• Information supplied
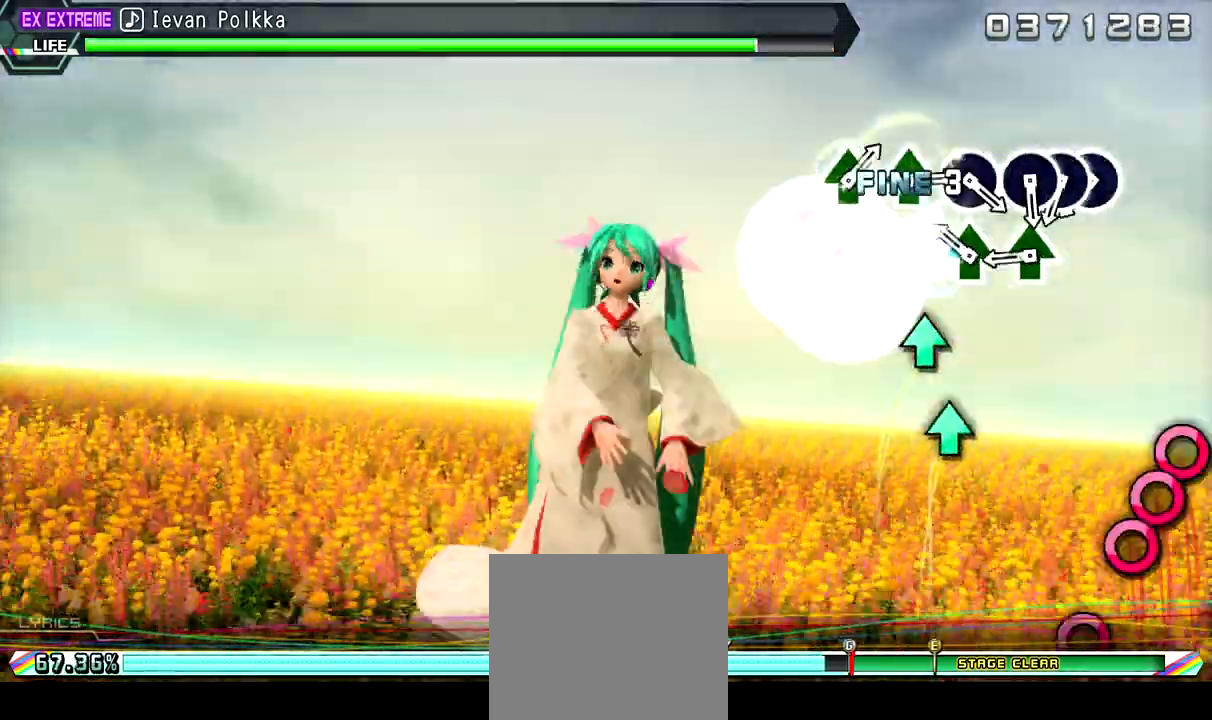
{"buttons": ["CIRCLE"], "left_stick": "center", "right_stick": "center", "events": [[67, "TRIANGLE", "up"], [167, "TRIANGLE", "down"], [300, "TRIANGLE", "up"], [467, "CIRCLE", "down"]]}
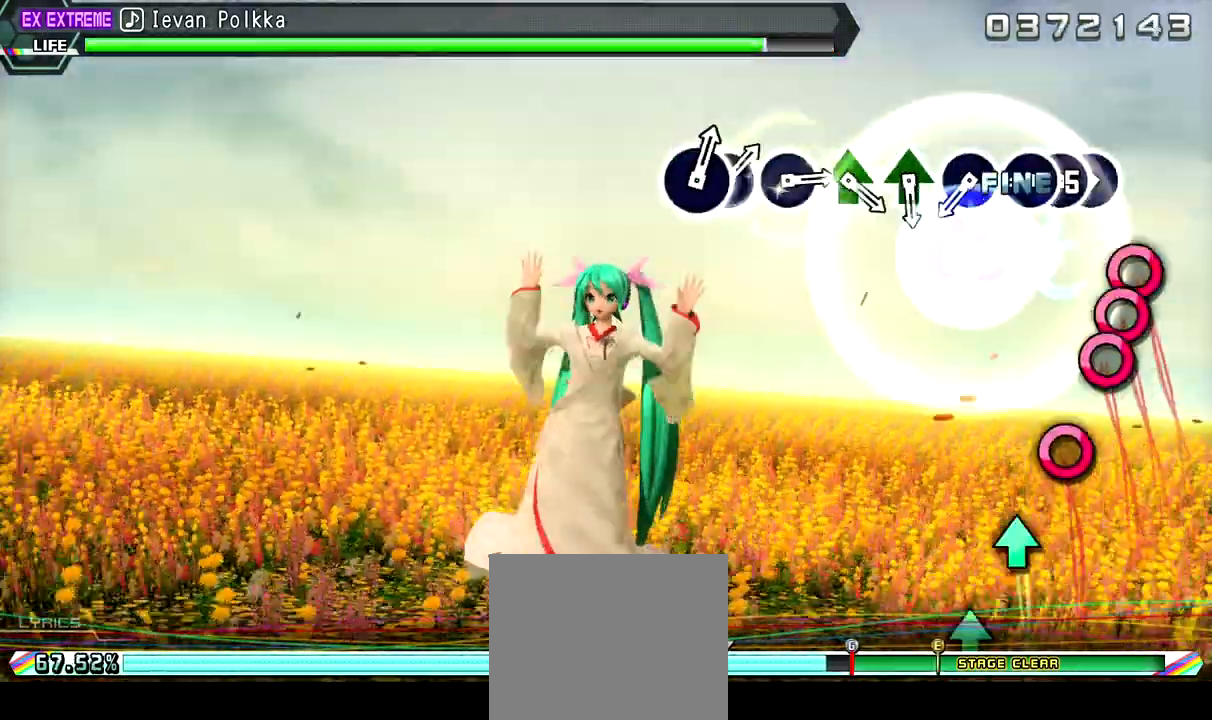
{"buttons": [], "left_stick": "center", "right_stick": "center", "events": [[100, "DPAD_RIGHT", "down"], [133, "CIRCLE", "up"], [233, "CIRCLE", "down"], [267, "DPAD_RIGHT", "up"], [367, "CIRCLE", "up"]]}
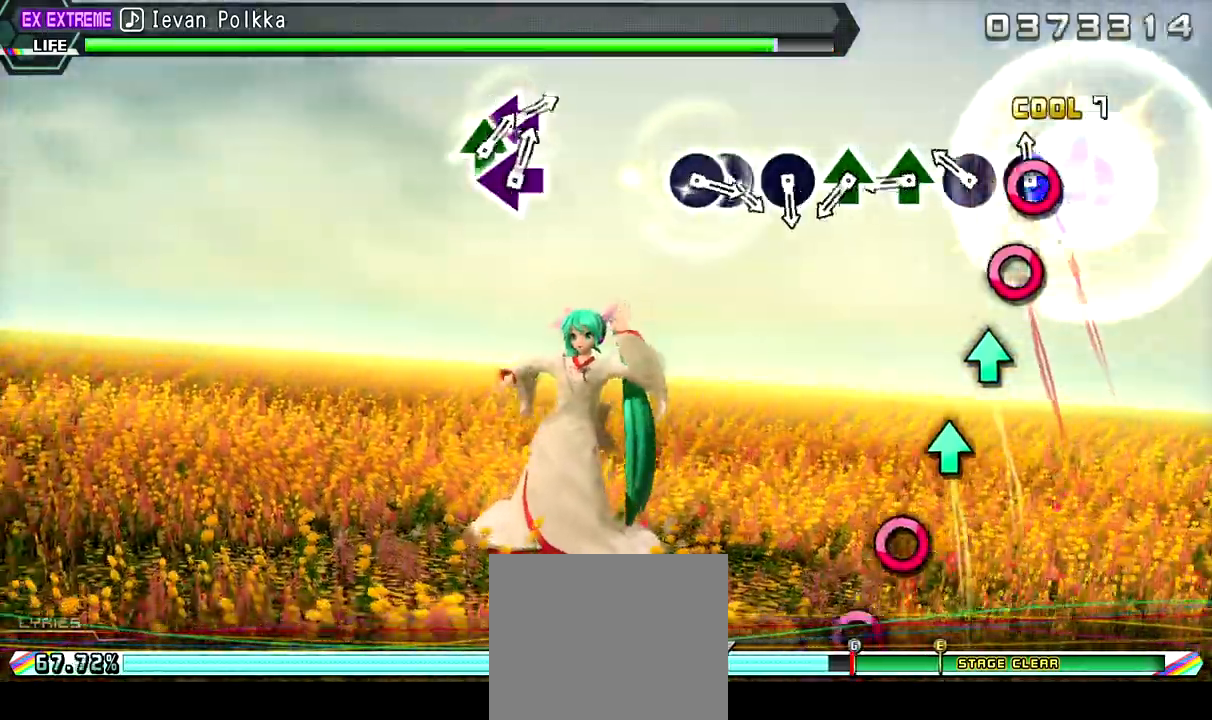
{"buttons": [], "left_stick": "center", "right_stick": "center", "events": [[33, "CIRCLE", "down"], [133, "CIRCLE", "up"], [267, "TRIANGLE", "down"], [400, "TRIANGLE", "up"]]}
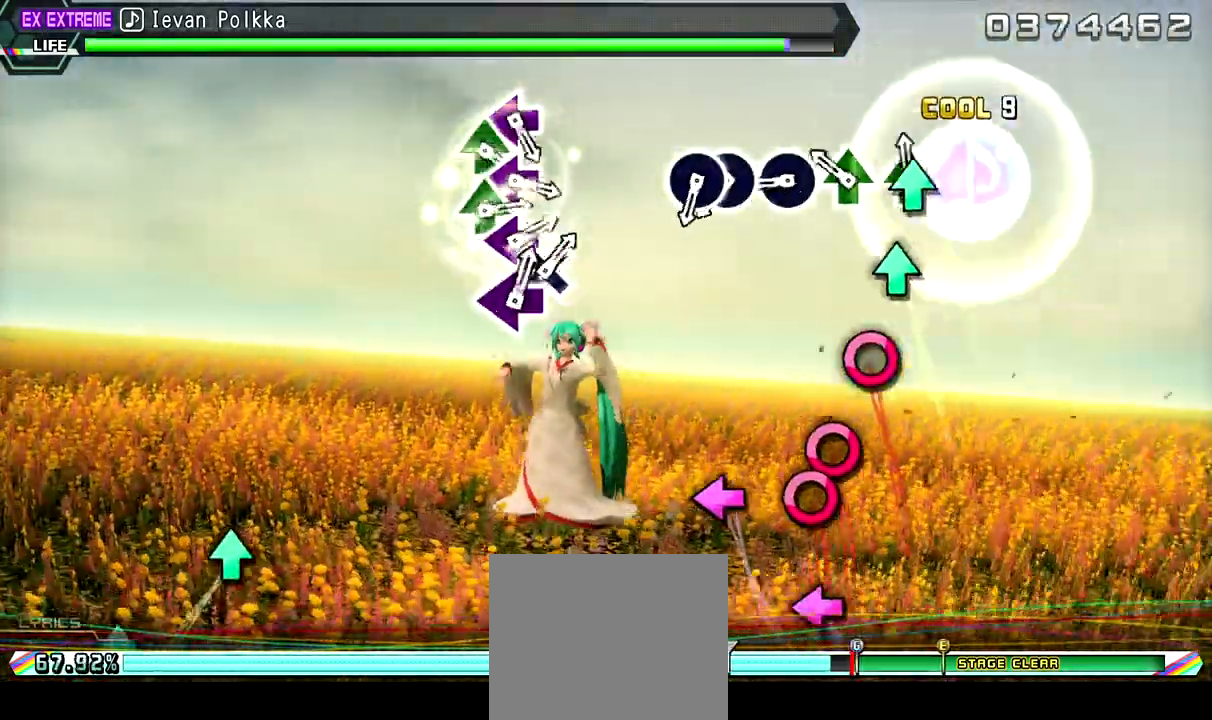
{"buttons": ["CIRCLE"], "left_stick": "center", "right_stick": "center", "events": [[33, "TRIANGLE", "down"], [133, "TRIANGLE", "up"], [267, "CIRCLE", "down"], [367, "CIRCLE", "up"], [467, "CIRCLE", "down"]]}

• Directions
Retype the data word for word and keep the pictures out of it.

• Response area
{"buttons": ["CIRCLE"], "left_stick": "center", "right_stick": "center", "events": [[67, "TRIANGLE", "up"], [167, "TRIANGLE", "down"], [300, "TRIANGLE", "up"], [467, "CIRCLE", "down"]]}
{"buttons": [], "left_stick": "center", "right_stick": "center", "events": [[100, "DPAD_RIGHT", "down"], [133, "CIRCLE", "up"], [233, "CIRCLE", "down"], [267, "DPAD_RIGHT", "up"], [367, "CIRCLE", "up"]]}
{"buttons": [], "left_stick": "center", "right_stick": "center", "events": [[33, "CIRCLE", "down"], [133, "CIRCLE", "up"], [267, "TRIANGLE", "down"], [400, "TRIANGLE", "up"]]}
{"buttons": ["CIRCLE"], "left_stick": "center", "right_stick": "center", "events": [[33, "TRIANGLE", "down"], [133, "TRIANGLE", "up"], [267, "CIRCLE", "down"], [367, "CIRCLE", "up"], [467, "CIRCLE", "down"]]}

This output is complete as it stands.